Excerpt to read:
Looking for a new advanced compact camera? Here's our pick of the top 5 advanced compact cameras of 2013

The Best Advanced Compact Cameras of 2013

Advanced compacts have become especially popular in recent years, especially with experienced and enthusiast-level photographers that already own a DSLR but want something smaller and easier to carry around without losing the advanced feature set offered by their full-sized camera.

By their nature, the best advanced compact cameras will offer things such as Raw capture and full manual control over the image capture settings as standard. Menu systems will be more complex and offer much more in the way of user customisation too. Last but not least you can also expect the best advanced compacts to sport a hotshoe on the top of the camera in order to mount external flashguns and accesories with.

Questions:
1: Summarize the passage on advanced compact cameras above in two sentences.
2: For each statement, say yes or no according to the passage on advanced compact cameras above, and quote the words of the passage that decide it.
(a) The best advanced compacts are expected to have simpler menu systems.
(b) Advanced compacts are popular with photographers who already own a DSLR.
(c) The best advanced compacts can be expected to have a hotshoe for external flashguns.

Supplied material:

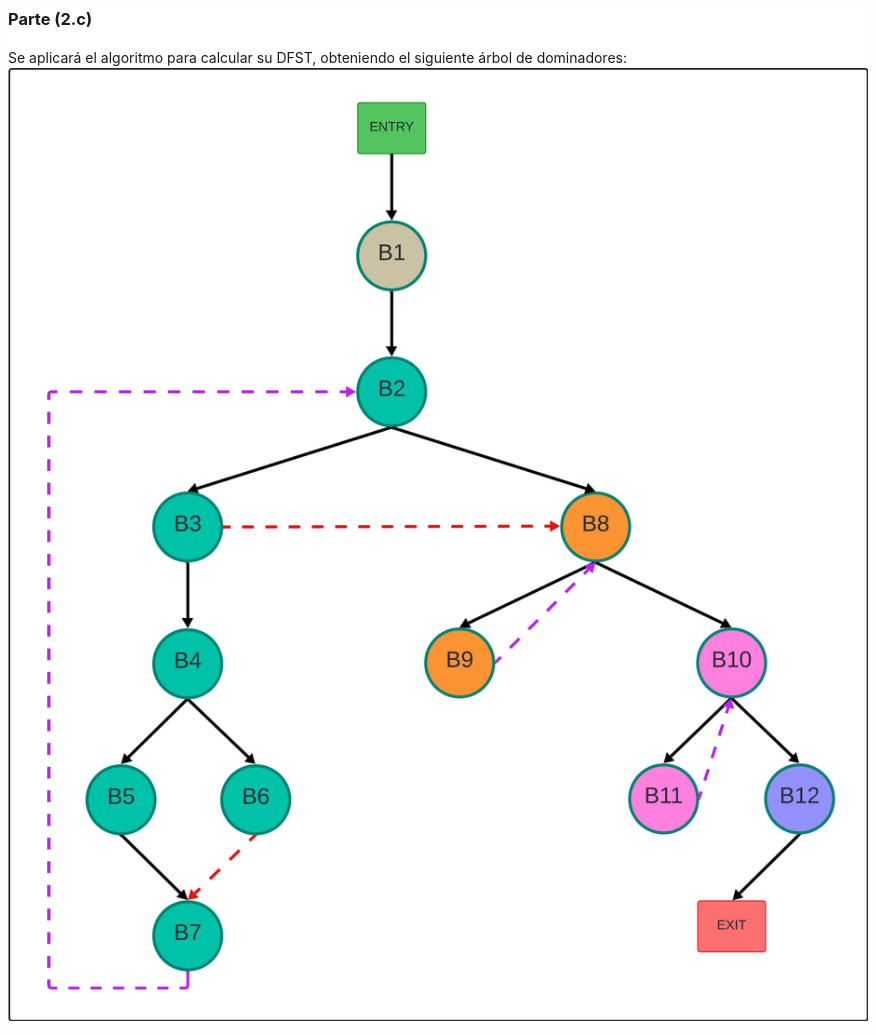 ### Parte (2.c)

Se aplicará el algoritmo para calcular su DFST, obteniendo el siguiente árbol de dominadores:
![Grafo de Flujo Simplificado - 2.c](2-c.png)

Activity answers:
1: Advanced compact cameras have become popular, especially with experienced and enthusiast photographers who already own a DSLR but want something smaller and easier to carry without losing advanced features. The best of them offer Raw capture and full manual control as standard, along with more complex and customizable menus and a hotshoe for external flashguns and accessories.

2:
(a) No: "Menu systems will be more complex and offer much more in the way of user customisation too."
(b) Yes: "especially with experienced and enthusiast-level photographers that already own a DSLR"
(c) Yes: "sport a hotshoe on the top of the camera in order to mount external flashguns"